На миг воцарилось молчание.
— Лорд Тедуин, — промолвил Яцек, — оставил власть и сейчас является только мудрецом. И это доказывает, что сейчас сочетать жизнь и мысль невозможно. Так что оставьте нас в покое.
— Это ваше последнее слово? — угрюмо насупив брови, поинтересовался Грабец.
То ли в его голосе, то ли в выражении лица что-то поразило Яцека, и он посмотрел Грабецу в глаза.
— Почему вы так спрашиваете?
Грабец наклонился к Яцеку.
— А если бы я вам сказал, что Земля уже дрожит, что под ее застывшей скорлупой уже вздымается волна огненной лавы, то и тогда?
Яцек вскинул голову. Некоторое время они молча смотрели друг другу в глаза.

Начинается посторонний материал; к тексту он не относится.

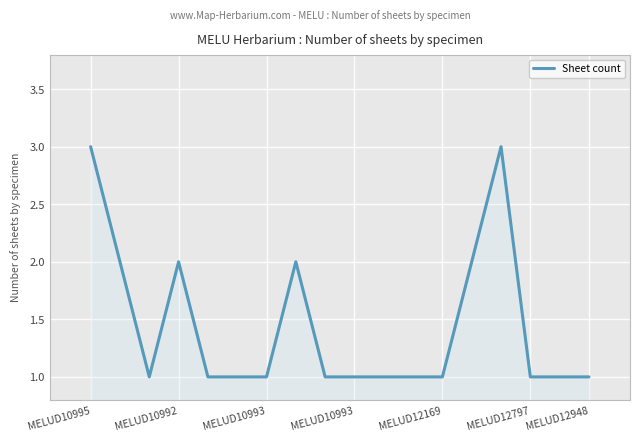

What is the greatest value displayed?

3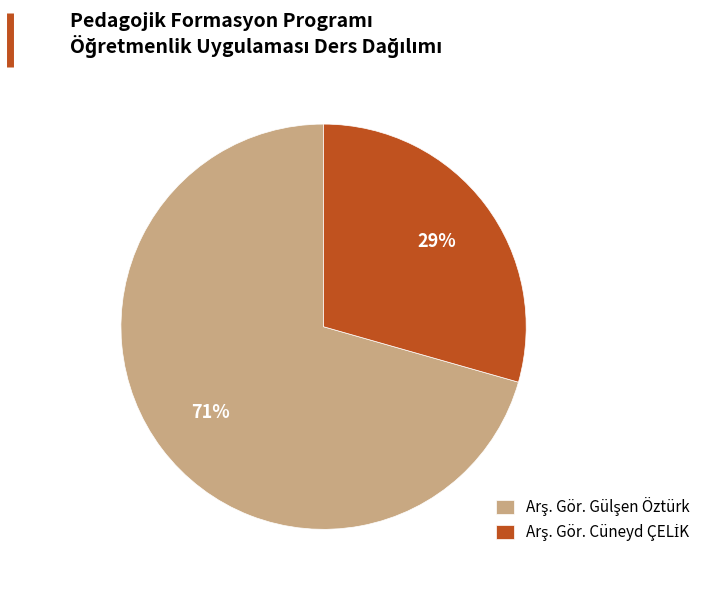

Is there any slice that represents more than half of the pie?

Yes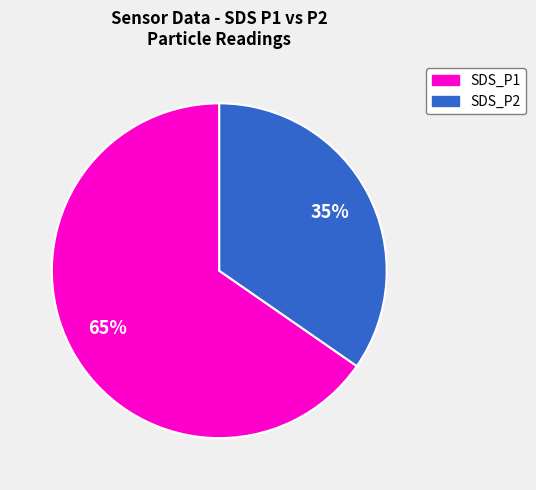

What is the majority slice?

SDS_P1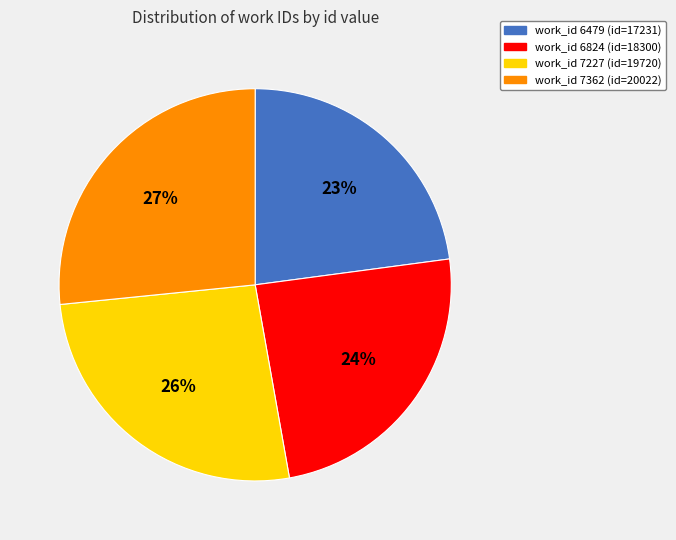

To the nearest percent, what is the average slice percentage?

25%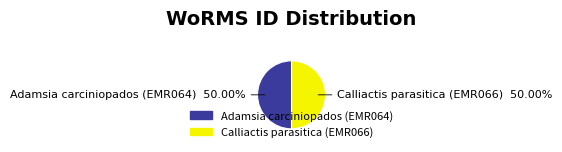

Is it true that Adamsia carciniopados (EMR064) is 43% of the pie?

False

— То и тогда?.. — повторил Грабец.
Яцек долго не отвечал. Наконец поднялся и спокойно, но твердо произнес:
— Да. Даже и тогда я не дам другого ответа. Я не верю в движение в толпе и вместе с нею. А теперь послушайте меня: то, что существует, мерзко, но когда отвращение пересилит во мне все остальные чувства, когда я окончательно усомнюсь и решу, что лучше гибель, чем такая жизнь, что гибель — последнее средство остановить надвигающийся на нас потоп ничтожности, все необходимое я сделаю сам.